X-Radium Cooking Utensils



Here is a fascinating short monograph (a PDF) about the Radium craze, including a discussion of the product above.
     Posted By: Paul - Mon Jul 19, 2021
     Category: Death | Domestic | Really Bad Ideas | Twentieth Century





Comments
Thanks for the link, good stuff. Way back when I was working and responsible for haz-mat response I got interested in radioactive materials. One of the items for display during a class at the Nevada Test Site was FiestaWare in which the glaze contained uranium.
Posted by Steve E. on 07/19/21 at 03:54 PM
The scariest thing I've run across from that time is that there was a company in Chicago which purified radium for watch and clock dials. They processed a huge amount of ore by means we consider very inefficient and quite hazardous.

What's scary is the location of the company offices are known but not where they worked with it beyond it being a warehouse in a general part of the city (South?). Industrial sanitation and waste disposal being what it was at the time, they might have buried the tailings anywhere. It was in operation long enough, their wastewater had to soak deeply into the soil.

Several times, authorities have prowled all likely areas with Geiger counters but came up empty.

Someday, someone's going to tear down a building and find it was built on that site, trapping the contamination. It's going to be an absolute nightmare.
Posted by Phideaux on 07/20/21 at 12:08 AM
While taking a course in Oak Ridge, TN; this business was discussed one day. The instructor said that the women who applied the radium paint to the dials and numbers used a small tip paint brush. To keep the brush bristles sharp to a point these employees would wet the bristles in their mouth and drag it between their lips. They did suffer medical issues from this action.

The class was 20+ years ago so I do not remember what exactly those issues were, sorry.
Posted by Steve E. on 07/20/21 at 03:15 PM
'The Radium Girls' by Kate Moore tells the history of the young women hired to paint watch dials with radium. From what I remember, their medical issues were pretty horrific: beginning with intense jaw pain, sores that never healed, and proceeding to teeth falling out, and finally parts of their jaw coming out. Finally death. Doctors at the time could do absolutely nothing to help them.
Posted by Alex on 07/20/21 at 07:17 PM
@Alex. Thank you for the information. Your recitation of the medical problems triggered the memory from that class lecture. A local book store has copies of the book, so I can pick up one now. If one searches for the title and author a picture can be found of a young lady pulling a brush thru her lips. We were also told that some of the ladies would apply the radium paint as a glow in the dark decoration.
Posted by Steve E. on 07/21/21 at 10:41 AM
I remember seeing a picture of the purification process.

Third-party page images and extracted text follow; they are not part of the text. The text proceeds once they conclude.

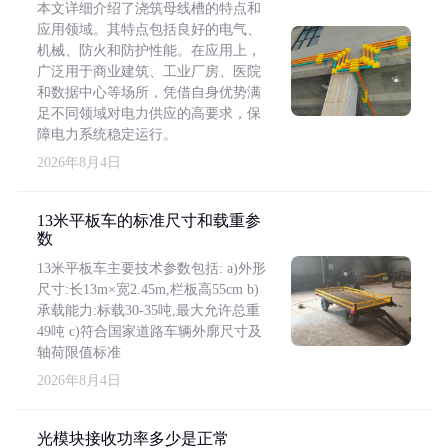
本文详细介绍了浇筑母线槽的特点和
应用领域。其特点包括良好的电气、
机械、防火和防护性能。在应用上，
广泛用于商业建筑、工业厂房、医院
和数据中心等场所，凭借自身优势满
足不同领域对电力供应的高要求，保
障电力系统稳定运行。
2026年8月4日
13米平板车的标准尺寸和载重参
数
13米平板车主要技术参数包括: a)外形
尺寸:长13m×宽2.45m,栏板高55cm b)
承载能力:标载30-35吨,最大允许总重
49吨 c)符合国家道路车辆外廓尺寸及
轴荷限值标准
2026年8月4日
光模块接收功率多少是正常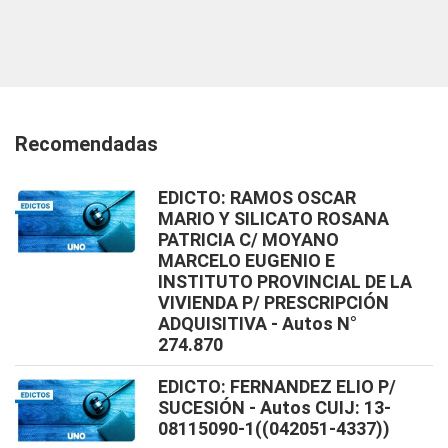
Recomendadas
EDICTO: RAMOS OSCAR
MARIO Y SILICATO ROSANA
PATRICIA C/ MOYANO
MARCELO EUGENIO E
INSTITUTO PROVINCIAL DE LA
VIVIENDA P/ PRESCRIPCIÓN
ADQUISITIVA - Autos N°
274.870
EDICTO: FERNANDEZ ELIO P/
SUCESIÓN - Autos CUIJ: 13-
08115090-1((042051-4337))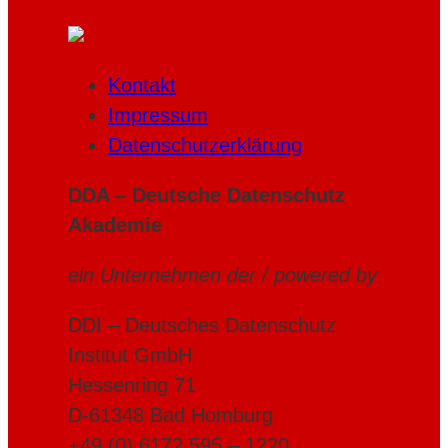
Kontakt
Impressum
Datenschutzerklärung
DDA – Deutsche Datenschutz
Akademie
ein Unternehmen der / powered by
DDI – Deutsches Datenschutz
Institut GmbH
Hessenring 71
D-61348 Bad Homburg
+49 (0) 6172 595 – 1220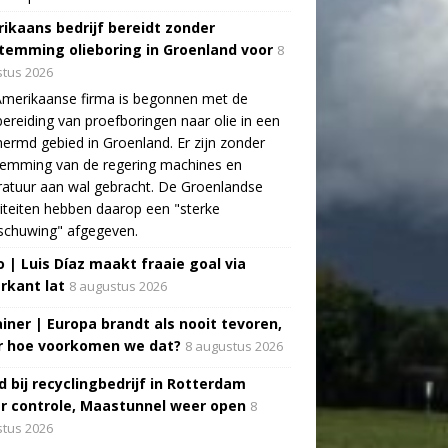
ikaans bedrijf bereidt zonder
temming olieboring in Groenland voor
8
tus 2026
Amerikaanse firma is begonnen met de
ereiding van proefboringen naar olie in een
ermd gebied in Groenland. Er zijn zonder
temming van de regering machines en
atuur aan wal gebracht. De Groenlandse
iteiten hebben daarop een "sterke
schuwing" afgegeven.
o | Luis Díaz maakt fraaie goal via
rkant lat
8 augustus 2026
ainer | Europa brandt als nooit tevoren,
 hoe voorkomen we dat?
8 augustus 2026
d bij recyclingbedrijf in Rotterdam
r controle, Maastunnel weer open
8
tus 2026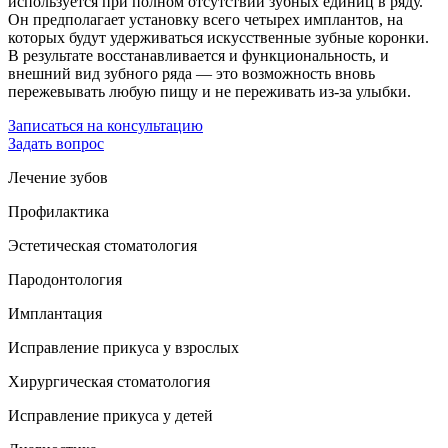
используется при полном отсутствии зубных единиц в ряду.
Он предполагает установку всего четырех имплантов, на
которых будут удерживаться искусственные зубные коронки.
В результате восстанавливается и функциональность, и
внешний вид зубного ряда — это возможность вновь
пережевывать любую пищу и не переживать из-за улыбки.
Записаться на консультацию
Задать вопрос
Лечение зубов
Профилактика
Эстетическая стоматология
Пародонтология
Имплантация
Исправление прикуса у взрослых
Хирургическая стоматология
Исправление прикуса у детей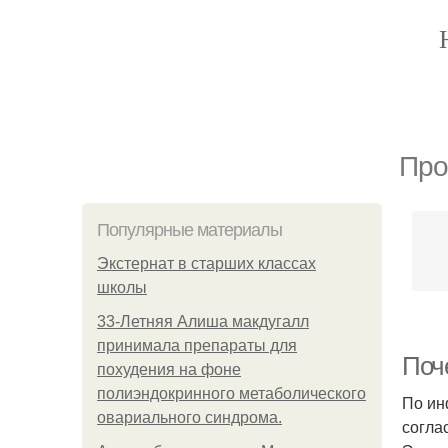
Про
Популярные материалы
Экстернат в старших классах
школы
33-Летняя Алиша макдугалл
принимала препараты для
Поч
похудения на фоне
полиэндокринного метаболического
По ин
овариального синдрома.
согла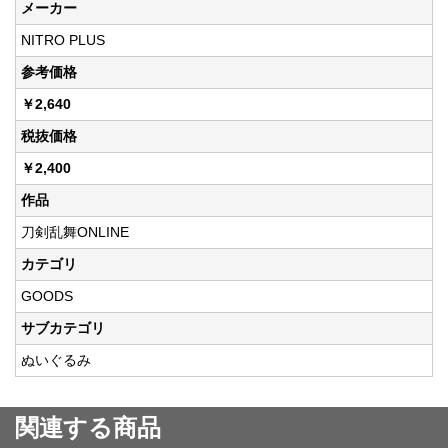
メーカー
NITRO PLUS
参考価格
￥2,640
税抜価格
￥2,400
作品
刀剣乱舞ONLINE
カテゴリ
GOODS
サブカテゴリ
ぬいぐるみ
関連する商品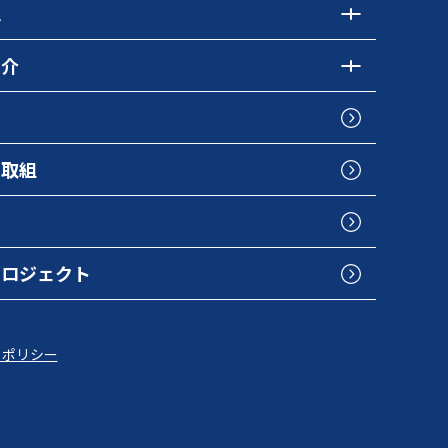
色
紹介
の取組
プロジェクト
トポリシー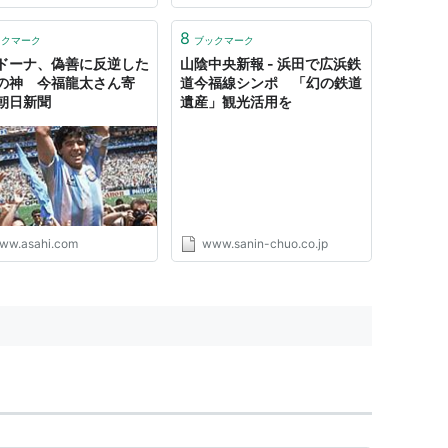
を使用し、最高の状態でご提
る しゃぶしゃぶとすき焼
8
ックマーク
ブックマーク
 旬の食材を贅沢に使った季
ドーナ、偽善に反逆した
山陰中央新報 - 浜田で広浜鉄
の神 今福龍太さん寄
道今福線シンポ 「幻の鉄道
朝日新聞
遺産」観光活用を
ww.asahi.com
www.sanin-chuo.co.jp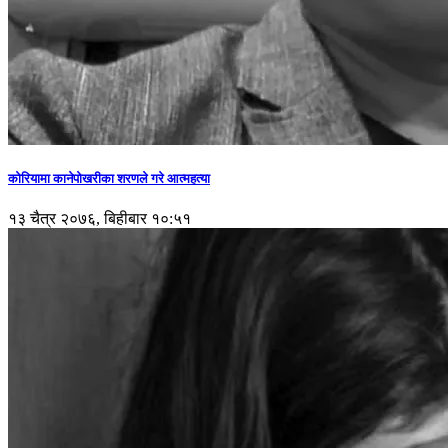
कोरियामा कानेपोखरीका शरणले गरे आत्महत्या
१३ चैत्र २०७६, बिहीबार १०:५१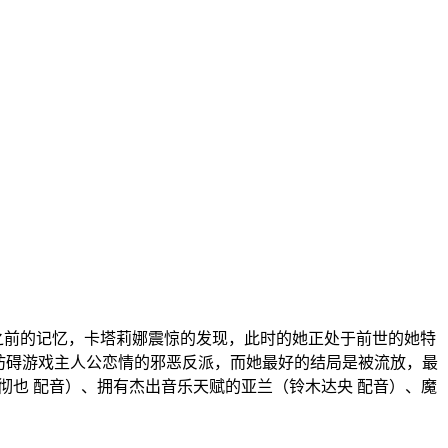
之前的记忆，卡塔莉娜震惊的发现，此时的她正处于前世的她特
来妨碍游戏主人公恋情的邪恶反派，而她最好的结局是被流放，最
也 配音）、拥有杰出音乐天赋的亚兰（铃木达央 配音）、魔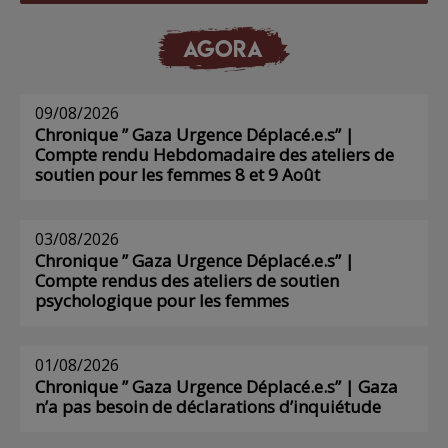
AGORA
09/08/2026
Chronique ” Gaza Urgence Déplacé.e.s” |
Compte rendu Hebdomadaire des ateliers de
soutien pour les femmes 8 et 9 Août
03/08/2026
Chronique ” Gaza Urgence Déplacé.e.s” |
Compte rendus des ateliers de soutien
psychologique pour les femmes
01/08/2026
Chronique ” Gaza Urgence Déplacé.e.s” | Gaza
n’a pas besoin de déclarations d’inquiétude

They used a glass tube to blow into a mixture in a basin (oxygenating it? breaking down layers?). There were two rows of basins, and a man was leaning over the first row to get to one in the back. Impossible to calculate actual exposure, but I imagine it had to be equivalent to receiving between a dozen and a hundred chest x-rays a day. Think of what the company was saving by not having to pay retirement benefits!